7. Tech legends Chambers, Doerr talk Trump
For the past 20 years, Cisco Chairman John Chambers and Kleiner Perkins Chairman John Doerr have been bringing tech execs to Washington to meet with government officials about the issues Silicon Valley cares about, like corporate tax reform, high-skilled immigration and science education.
Axios Tech Editor Kim Hart writes that despite the tech industry's overall skeptical view of Trump, the two longtime Silicon Valley leaders see positive momentum for driving pro-business policies that will spur startup investment and, most of all, jobs.
Chambers: "We realize we have to change — I think Republicans and Democrats know it. And we've finally got somebody who's going to be bold and go for it. ... We've been through three presidencies in the past 20 years trying to get corporate tax rate changes. At least we're starting to move. The scary part is our counterparts around the world are moving much faster."
8. The talk of tech
"Qualified executives usually believe they can handle a difficult leader" ... A Wall Street Journal front-pager goes inside San Francisco's highest-profile COO hunt, "Uber Seeks Seasoned No. 2 to Mind Its CEO," by Greg Bensinger, Betsy Morris and Georgia Wells:
- CEO Travis "Kalanick and at least two Uber directors ... have interviewed ... Thomas Staggs, the former Walt Disney Co. COO, Karenann Terrell, former chief information officer of Wal-Mart Stores Inc., and Helena Foulkes, executive vice president of CVS Health Corp. ... Ms. Foulkes and Mr. Staggs are no longer in discussions with Uber."
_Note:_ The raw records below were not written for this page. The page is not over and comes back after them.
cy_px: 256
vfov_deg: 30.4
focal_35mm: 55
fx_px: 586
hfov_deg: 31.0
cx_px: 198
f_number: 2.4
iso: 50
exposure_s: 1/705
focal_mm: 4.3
- "Uber is also seeking prospects with experience in fields with complicated labor and operational structures, such as airlines."
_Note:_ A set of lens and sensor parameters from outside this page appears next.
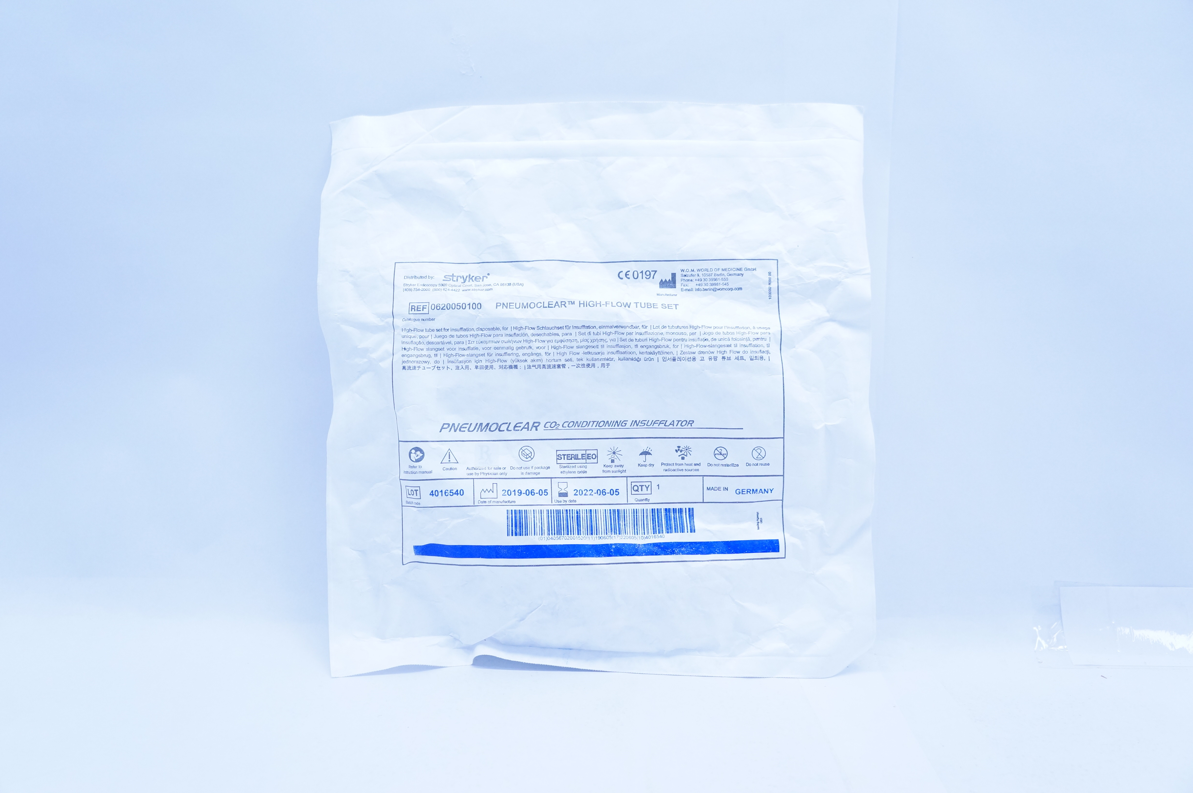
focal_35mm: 32
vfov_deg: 41.6
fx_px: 1043
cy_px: 396
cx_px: 596
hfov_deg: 59.5
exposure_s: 1/200
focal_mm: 21
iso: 800
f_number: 4.5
- "Uber is describing the new COO to candidates as a partner to the 40-year-old Mr. Kalanick, not merely a deputy such as he has had in the past."
- What you're getting into: "A Kalanick hallmark has been night jam sessions — 'sashes,' in Uber parlance — that could last until 2 a.m. The CEO sometimes summoned employees with little warning, causing them to delay other projects and scramble to prepare for session topics such as how to capitalize on Uber's size. A topic might be debated each night for a week."
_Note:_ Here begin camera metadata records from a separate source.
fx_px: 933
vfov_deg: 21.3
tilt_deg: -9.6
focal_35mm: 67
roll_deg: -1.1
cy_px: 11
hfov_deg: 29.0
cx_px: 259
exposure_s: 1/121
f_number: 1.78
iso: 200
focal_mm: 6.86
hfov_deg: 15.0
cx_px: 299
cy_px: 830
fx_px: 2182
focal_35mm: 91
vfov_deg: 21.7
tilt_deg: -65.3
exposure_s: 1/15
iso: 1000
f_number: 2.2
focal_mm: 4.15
9. Nicolle Wallace gets MSNBC show
MSNBC will announce today that NBC News political analyst Nicolle Wallace will expand her role to host a new program that will air weekdays from 4 to 5 p.m. ET. The New York City-based program will premiere in May.
From the forthcoming release: "Wallace, a [novelist and] former White House Communications Director, will tackle the latest political developments and conduct interviews with leading newsmakers. MSNBC host and political correspondent Steve Kornacki will continue his presence in the hour, providing in-depth discussion and analysis."
10. 1 fun thing: "Moon eating"
A new food fad harkens back to Hawaiian traditions of eating, farming and fishing according to the lunar cycles, per Bloomberg's Brandon Presser:
[C]enturies-old civilizations recognized ... that the human body and our behavior operate on roughly monthly loops like the menstrual cycle. ... [T]he primary goal of mindful consumption is truer connection to our planet and thus a heightened sense of well being—both emotionally and physically. It's a lifestyle. ...
A look at the hundreds of images tagged #moonphaseproject on Instagram will reveal the neonatal stages of the food fad throughout [Hawaii]. ... [M]oon eating affects not only how vendors serve fresh fare, but also how they grow it, when they procure it, and how they harvest it ..
By starting and ending the cycle on the eve of the full moon, the produce is noticeably more plump and much more delicious and vitamin-rich when harvested in the correct season (breadfruit during April's lunar month, mango throughout the summer).